Working with JSON Lines data reports
Here are some frequently asked questions and examples of how to work with the metadata and data reports from NCBI data packages.
Working with JSON Lines data reports
NCBI Datasets tools provide data in zip files that we call “data packages.” These data packages contain metadata in one or more data report files in JSON Lines (pronounced “jason-lines”) format (see why and reference documentation).
For all JSON Lines data reports, each line represents a single record. However, the number and type of JSON Lines data reports varies depending on the type of data package. For example, genome data packages may include the following two types of data reports:
- a single genome assembly data report, where each line represents one genome assembly record, and
- one genome sequence data report per genome assembly record, where each line represents one nucleotide sequence record that comprises that assembly
Data report schemas describe each type of data report, including the available fields, with descriptions, examples, and mnemonic terms that can be used with the dataformat command-line tool (CLI).
Here are some frequently asked questions about how to work with JSON Lines data reports.
How do I make the JSON Lines data report more readable?
Make the JSON Lines data report more readable by usingjq
to pretty-print. This is one of the many Tools for JSON and JSON Lines.

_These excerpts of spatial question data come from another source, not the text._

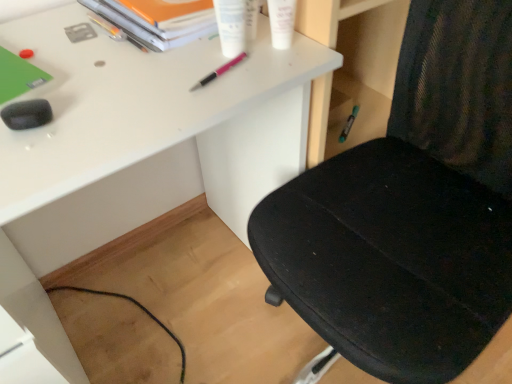
What do you see at coordinates (106, 27) in the screenshot?
I see `metallic silver pen at upper left, the fifth stationery positioned from the front` at bounding box center [106, 27].

What do you see at coordinates (231, 26) in the screenshot?
I see `white plastic tubes at upper center, the fourth stationery positioned from the back` at bounding box center [231, 26].

What are the coordinates of `black mesh chair at right` in the screenshot? It's located at (409, 210).

Where is `teal plastic pen at center-right, arranged as the 1th stationery when viewed from the right`? The width and height of the screenshot is (512, 384). teal plastic pen at center-right, arranged as the 1th stationery when viewed from the right is located at coordinates (348, 124).

What are the coordinates of `orange matte paper at upper center` in the screenshot? It's located at (158, 20).

Find the location of a particular element. This screenshot has width=512, height=384. metallic silver pen at upper left, placed as the 2th stationery when sorted from back to front is located at coordinates (106, 27).

Does white matte tube at upper center, the fifth stationery from the left, touch matte black earbuds at left, the sixth stationery positioned from the back?

No, white matte tube at upper center, the fifth stationery from the left, is not next to matte black earbuds at left, the sixth stationery positioned from the back.

From a real-world perspective, is white matte tube at upper center, which is counted as the second stationery, starting from the front, physically located above or below matte black earbuds at left, the sixth stationery positioned from the back?

white matte tube at upper center, which is counted as the second stationery, starting from the front, is situated higher than matte black earbuds at left, the sixth stationery positioned from the back, in the real world.

Considering the positions of objects white matte tube at upper center, the fifth stationery from the left, and matte black earbuds at left, the first stationery when ordered from left to right, in the image provided, who is more to the right, white matte tube at upper center, the fifth stationery from the left, or matte black earbuds at left, the first stationery when ordered from left to right,?

Positioned to the right is white matte tube at upper center, the fifth stationery from the left.

From a real-world perspective, is matte black earbuds at left, the first stationery when ordered from left to right, physically below black mesh chair at right?

No, from a real-world perspective, matte black earbuds at left, the first stationery when ordered from left to right, is not below black mesh chair at right.

In the scene shown: Is the depth of matte black earbuds at left, the 1th stationery in the front-to-back sequence, less than that of black mesh chair at right?

No, the depth of matte black earbuds at left, the 1th stationery in the front-to-back sequence, is greater than that of black mesh chair at right.

Is matte black earbuds at left, the sixth stationery positioned from the back, oriented away from black mesh chair at right?

No.

From the image's perspective, is matte black earbuds at left, the sixth stationery positioned from the back, located above black mesh chair at right?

Alternatively, see the question below to generate a table.First, download a gene data package for a set of NCBI GeneIDs and unzip it.
$ datasets download gene gene-id 1,2,9 --filename genes.zip
Collecting 3 records [================================================] 100% 3/3
Downloading: genes.zip 24.3kB done
$ unzip genes.zip
Archive: genes.zip
inflating: README.md
inflating: ncbi_dataset/data/rna.fna
inflating: ncbi_dataset/data/protein.faa
inflating: ncbi_dataset/data/data_report.jsonl
inflating: ncbi_dataset/data/dataset_catalog.json
Then use jq
to pretty-print the data report to make it more readable (and head
to show the first 10 lines, as in the example below).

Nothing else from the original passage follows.